Тогда же, к собственному удивлению, я обнаружил свою фамилию в списках принятых на истфак ВГУ. Ной поступил туда же на филфак. Ирония в том, что ни история, ни филология нас не интересовали. Но нам не хотелось в армию, а поскольку оба мы были здоровые, как быки, и у нас не было денег отмазаться от призыва, единственным способом сделать это законно являлось получение высшего образования.
Но тогда факт поступления никаких особенных эмоций у меня лично не вызвал. Я уже знал о том, что «Холера» больше не откроется и плохо представлял себе, что будет дальше с «дигризами». Кама и Боров были не просто гитаристом и драммером. Они делали звук группы. Без них пытаться делать что-то в том же ключе было немыслимо. Я все время думал только об этом, о том, как же мы будем играть дальше? Я еще не понимал, что «10 Дигризли» уже нет.
Глеб Боровков, барабанщик «10 Дигризли»
Мы успели записать на радио три песни. Но где эта запись теперь, я не знаю. У нас у каждого было по кассете, а у Луча еще и бобины с записью. Кажется… Но вообще-то все получилось хуже, чем мы думали.
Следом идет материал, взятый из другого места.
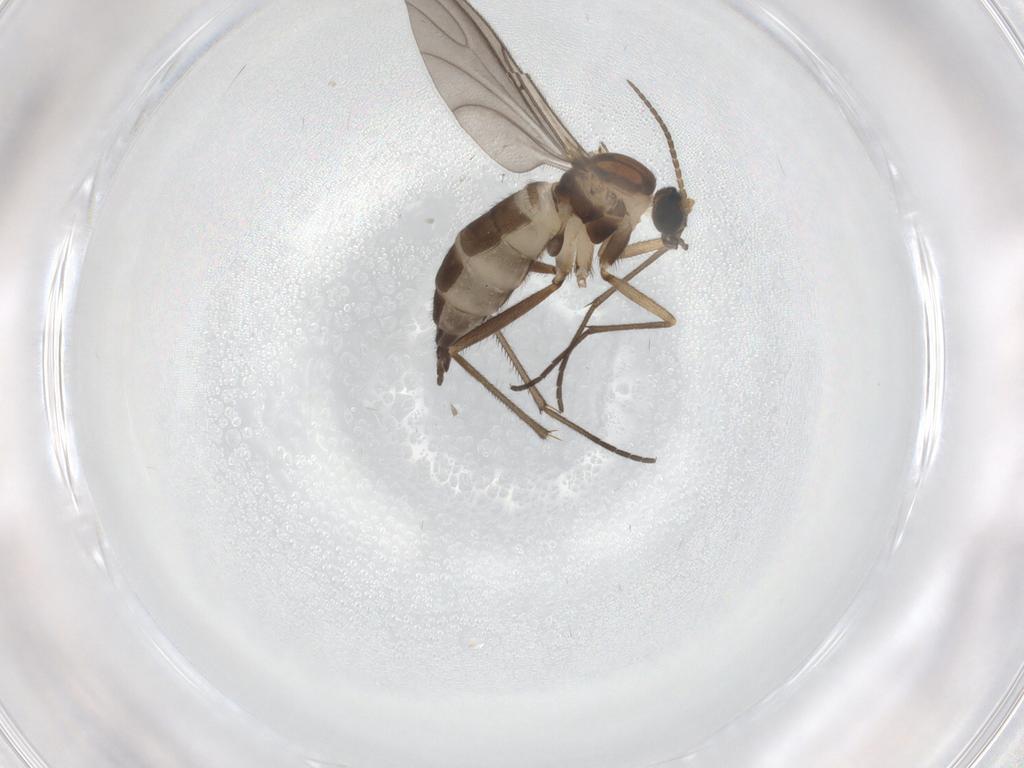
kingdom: Animalia
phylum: Arthropoda
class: Insecta
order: Diptera
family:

Опыта записи у нас не было. И мы не смогли передать того драйва, который был на наших живых выступлениях. К тому же чувак с радио, который все это сводил, сидел на долбанном АОR-е. Запись получилась слишком гладкой, слишком карамельной. Если судить о «дигризах», то я бы посоветовал самые дерьмовые концертные записи, а не это карамельное убожество.